Extracted data:
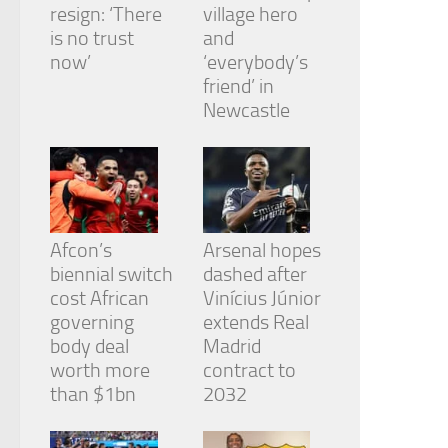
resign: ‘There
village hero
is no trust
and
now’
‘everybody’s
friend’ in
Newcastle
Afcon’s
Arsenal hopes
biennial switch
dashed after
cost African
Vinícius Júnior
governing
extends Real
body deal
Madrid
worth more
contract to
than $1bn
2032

Problem requirements:
Take every line from the one containing "cost African" to the end of the listing and output it exactly, with nothing else.

Exercise solution:
cost African
Vinícius Júnior
governing
extends Real
body deal
Madrid
worth more
contract to
than $1bn
2032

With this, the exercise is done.